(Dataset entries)
* * * * * * * * *

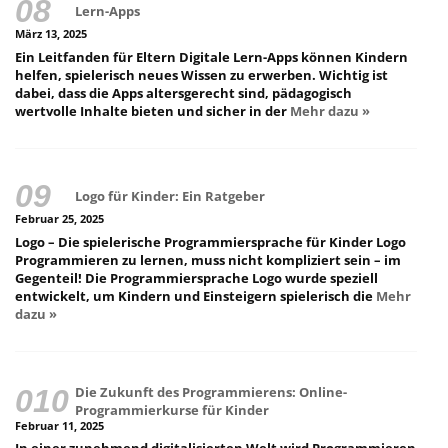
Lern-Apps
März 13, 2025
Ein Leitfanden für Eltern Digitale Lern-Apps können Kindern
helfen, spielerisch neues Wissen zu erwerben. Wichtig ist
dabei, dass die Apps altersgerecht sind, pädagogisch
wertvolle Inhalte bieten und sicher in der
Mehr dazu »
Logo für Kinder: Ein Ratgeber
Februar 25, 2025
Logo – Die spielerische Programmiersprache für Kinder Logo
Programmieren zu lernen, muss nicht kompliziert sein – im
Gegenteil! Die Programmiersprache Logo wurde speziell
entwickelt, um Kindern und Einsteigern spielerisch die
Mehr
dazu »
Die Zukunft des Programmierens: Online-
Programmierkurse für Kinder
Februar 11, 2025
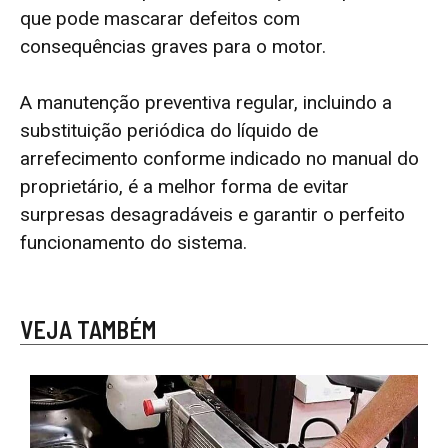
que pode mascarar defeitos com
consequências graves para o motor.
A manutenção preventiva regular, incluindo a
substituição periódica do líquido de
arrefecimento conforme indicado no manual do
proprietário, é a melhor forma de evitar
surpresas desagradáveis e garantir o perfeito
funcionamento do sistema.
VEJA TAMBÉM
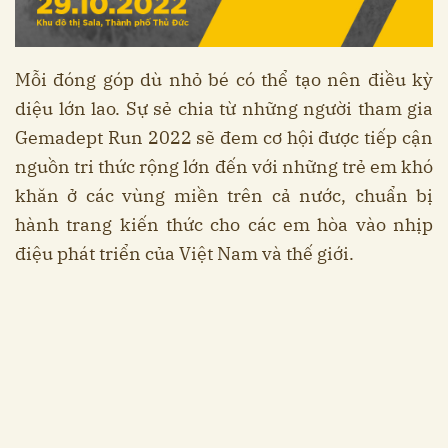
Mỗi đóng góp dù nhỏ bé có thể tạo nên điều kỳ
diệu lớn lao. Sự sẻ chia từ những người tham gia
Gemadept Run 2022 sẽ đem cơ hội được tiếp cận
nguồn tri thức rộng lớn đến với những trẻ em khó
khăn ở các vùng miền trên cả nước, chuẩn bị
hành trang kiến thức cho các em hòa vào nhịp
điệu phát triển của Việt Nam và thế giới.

* * * * * * * * *

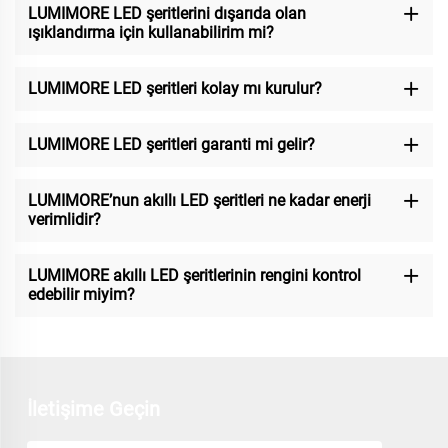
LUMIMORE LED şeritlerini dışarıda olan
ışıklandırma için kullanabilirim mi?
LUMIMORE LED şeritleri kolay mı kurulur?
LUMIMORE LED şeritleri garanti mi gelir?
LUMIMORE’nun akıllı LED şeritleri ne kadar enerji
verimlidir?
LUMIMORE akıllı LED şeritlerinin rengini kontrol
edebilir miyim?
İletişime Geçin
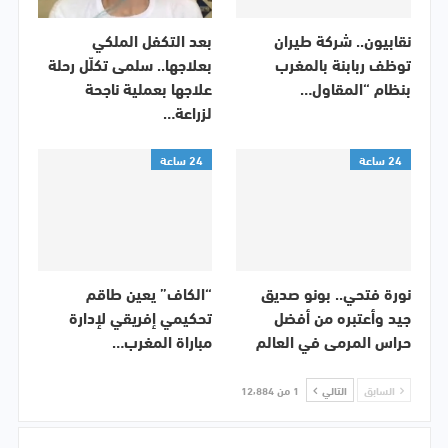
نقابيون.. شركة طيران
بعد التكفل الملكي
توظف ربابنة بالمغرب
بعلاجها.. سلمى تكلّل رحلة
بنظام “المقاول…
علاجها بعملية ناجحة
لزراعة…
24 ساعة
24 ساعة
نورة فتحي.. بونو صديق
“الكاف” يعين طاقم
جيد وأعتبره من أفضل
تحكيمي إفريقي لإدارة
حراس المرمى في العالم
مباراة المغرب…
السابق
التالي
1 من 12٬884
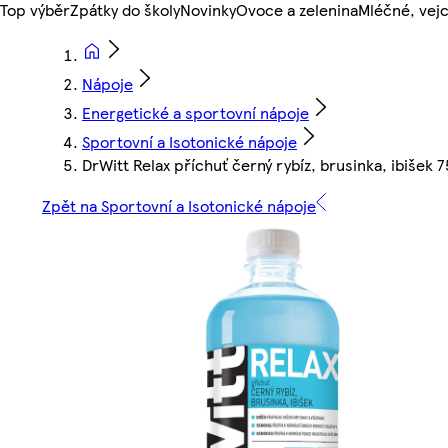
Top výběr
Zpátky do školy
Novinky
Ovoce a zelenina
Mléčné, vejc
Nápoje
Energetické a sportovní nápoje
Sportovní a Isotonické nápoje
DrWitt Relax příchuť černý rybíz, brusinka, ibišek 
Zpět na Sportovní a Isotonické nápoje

* * * * * * * * *

= EXERCISE AIM =
Print nothing except the lines above from the one containing "LUMIMORE LED şeritleri kolay mı kurulur?" down to the one containing "Mléčné, vejc", both included, exactly as written and free of pictures.

= SOLUTION =
LUMIMORE LED şeritleri kolay mı kurulur?
LUMIMORE LED şeritleri garanti mi gelir?
LUMIMORE’nun akıllı LED şeritleri ne kadar enerji
verimlidir?
LUMIMORE akıllı LED şeritlerinin rengini kontrol
edebilir miyim?
İletişime Geçin
نقابيون.. شركة طيران
بعد التكفل الملكي
توظف ربابنة بالمغرب
بعلاجها.. سلمى تكلّل رحلة
بنظام “المقاول…
علاجها بعملية ناجحة
لزراعة…
24 ساعة
24 ساعة
نورة فتحي.. بونو صديق
“الكاف” يعين طاقم
جيد وأعتبره من أفضل
تحكيمي إفريقي لإدارة
حراس المرمى في العالم
مباراة المغرب…
السابق
التالي
1 من 12٬884
Top výběr
Zpátky do školy
Novinky
Ovoce a zelenina
Mléčné, vejc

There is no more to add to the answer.